Das gestrige Abendessen habe ich heute umdekoriert und nochmals serviert. Hat aber eh beiden geschmeckt. Es war Nudelsalat.

Dieser bestand aus gekochten Spiralen, in Streifen geschnittener Wurst und Käse sowie einer Marinade, deren Zutaten sich meiner Kenntnis entziehen. Erschmeckt habe ich Rahm, Mayonnaise, Salz und Pfeffer.

Jedenfalls wurde alles vermischt und in einer Schüssel mit Salatblättern, Paprikastreifen und Kirschparadeisern dekoriert.

Heute schnitt ich die letzten paar mit gutem Gewissen verwendbaren Salatblätter in Streifen, wusch ein paar Kirschparadeiser und kochte zwei Eier. Salat und Paradeiser auf den Teller, Nudelsalat daneben und je ein gevierteltes Ei drüber.

Und fertig.

2.8.15 13:06, kommentieren

1. August

Heute waren wir für den ganzen Tag eingeladen, was mir das Kochen ganztägig ersparte. Sehr fein, das.

Mittags gab es gebratenes Schwein mit Reis und Salat. Das Schwein waren Scheiben vom Schopfbraten einerseits und Bauchfleisch andererseits. (Das Kind war im kulinarischen Himmel.)

Das Fleisch wurde mit Salz, Pfeffer und Knoblauch gewürzt und in der Pfanne im heißen Fett beidseitig gut angebraten. Dann kam der Deckel auf die Pfanne und das Fleisch  dünstete ein wenig vor sich hin.

Den Reis macht meine Mutter so wie ich, mit dem einzigen Unterschied, dass sie ein geschältes Zwiebelhapperl, gespickt mit 2 Gewürznelken, dazugibt.

Als Salat war grüner Salat aus dem eigenen Gemüsebeet vorgesehen, aber weil ich aus meinem Gemüsebeet einen Haufen Kirschparadeiser brachte, gab es als Ergänzung auch die dazu.

2.8.15 13:06, kommentieren

3. bis 6. August

Öha. Ich fürchte, über der Hitze hab ich das Eintragen vergessen. Lassen wir die letzten Tage Revue passieren.

Am Montag waren wir eingeladen auf gebratenen Leberkäse mit Erdäpfelschmarrn und Zucchini-Zuspeis.

Den Erdäpfelschmarrn hätte ich wie folgt gemacht: speckige Erdäpfel dämpfen und schälen, in dünne Scheiberl schneiden.
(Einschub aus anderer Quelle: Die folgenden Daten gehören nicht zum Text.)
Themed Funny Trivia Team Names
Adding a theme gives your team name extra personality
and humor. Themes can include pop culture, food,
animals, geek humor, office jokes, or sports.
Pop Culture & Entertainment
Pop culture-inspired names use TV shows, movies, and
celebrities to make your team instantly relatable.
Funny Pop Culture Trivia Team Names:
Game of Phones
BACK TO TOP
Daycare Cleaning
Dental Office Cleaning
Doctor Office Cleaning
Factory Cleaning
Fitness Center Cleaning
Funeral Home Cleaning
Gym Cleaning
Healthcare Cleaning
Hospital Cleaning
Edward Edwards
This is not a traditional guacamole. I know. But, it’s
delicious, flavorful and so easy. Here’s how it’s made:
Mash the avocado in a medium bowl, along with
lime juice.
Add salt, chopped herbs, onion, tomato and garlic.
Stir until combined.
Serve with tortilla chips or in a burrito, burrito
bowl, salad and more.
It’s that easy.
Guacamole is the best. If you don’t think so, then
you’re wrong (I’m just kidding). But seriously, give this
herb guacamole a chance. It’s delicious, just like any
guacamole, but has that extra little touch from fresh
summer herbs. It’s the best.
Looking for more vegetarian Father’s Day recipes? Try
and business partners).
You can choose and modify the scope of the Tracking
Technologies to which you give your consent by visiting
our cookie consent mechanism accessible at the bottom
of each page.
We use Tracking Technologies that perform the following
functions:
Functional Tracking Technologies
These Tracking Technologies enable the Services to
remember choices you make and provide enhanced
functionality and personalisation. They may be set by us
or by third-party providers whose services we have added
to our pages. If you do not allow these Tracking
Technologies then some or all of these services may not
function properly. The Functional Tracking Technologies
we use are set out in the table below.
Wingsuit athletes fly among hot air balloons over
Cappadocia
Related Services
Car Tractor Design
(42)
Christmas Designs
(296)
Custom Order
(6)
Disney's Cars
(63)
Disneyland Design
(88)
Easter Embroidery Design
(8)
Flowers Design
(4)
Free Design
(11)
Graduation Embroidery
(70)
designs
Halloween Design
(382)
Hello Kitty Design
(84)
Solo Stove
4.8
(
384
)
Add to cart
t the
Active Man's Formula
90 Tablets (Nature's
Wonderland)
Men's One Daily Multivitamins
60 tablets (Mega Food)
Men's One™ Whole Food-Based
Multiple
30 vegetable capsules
In reichlich Fett ein geschnittenes Happerl Zwiebel glasig dünsten, die Erdäpfel zugeben und bei eher starker Hitze rundum knusprig zu braten versuchen. Salzen.

Die Zucchini macht meine Mutter mit einer Einbrenn aus gleich viel Fett und Mehl. Dann hat sie die geraspelten Zucchini zugegeben, gesalzen, zwei gehackte Knoblauchzehen und Obers zugegeben. Wenn zuwenig Flüssigkeit da war, hat sie vermutlich mit ein bisserl Wasser oder Suppe angegossen. Die Zucchini ein paar Minuten dünsten lassen.

 

Am Dienstag habe ich unter Protest des Kindes Hirse-Mangold-Packerl auf Schmorparadeisern gemacht. (Ich weiß auch nicht, woher die plötzliche Ablehnung kommt.)

Den Rest der kleinkörnigen Hirse mit einem Rest Grieß in kochendem Salzwasser weich köcheln bzw. quellen lassen. Ausgekühlt mit einem Ei, eventuell gehackten Kräutern, Pfeffer und etwas geriebenem Parmesan vermengen.
In eine Auflaufform etwas Öl geben und verteilen. Eine Lage Paradeiser (größere zerteilt) darufgeben, mit Salz, Pfeffer und bei Bedarf mit Zucker würzen.
Mangoldblätter blanchieren und abkühlen lassen. Jeweils einen Löffel der Fülle auf das schmale Ende eines Blatts legen, Packerl formen. Auf die Paradeiser schlichten. Mit wenig Öl bestreichen.
Bei 190 Grad Ober- und Unterhitze für eine Dreiviertelstunde ins Rohr geben.

 

Am Mittwoch haben wir im Gasthof Neunläuf in Wilfersdorf/Hobersdorf ganz hervorragend gespeist. Nur falls ihr mal in die Gegend kommt: dort kann man wirklich sehr gut essen. Und Kinder werden auch gut versorgt.

 

Und heute war es Kaltverpflegung aufgrund eines Ganztagsausflugs.

 

7.8.15 19:39, kommentieren

7. August

Zum Glück war ich heute wieder eingeladen. Sonst hätte ich meine Arbeit überhaupt nicht geschafft. Es gab Geselchtes mit Paradeiskraut und Semmelknödeln.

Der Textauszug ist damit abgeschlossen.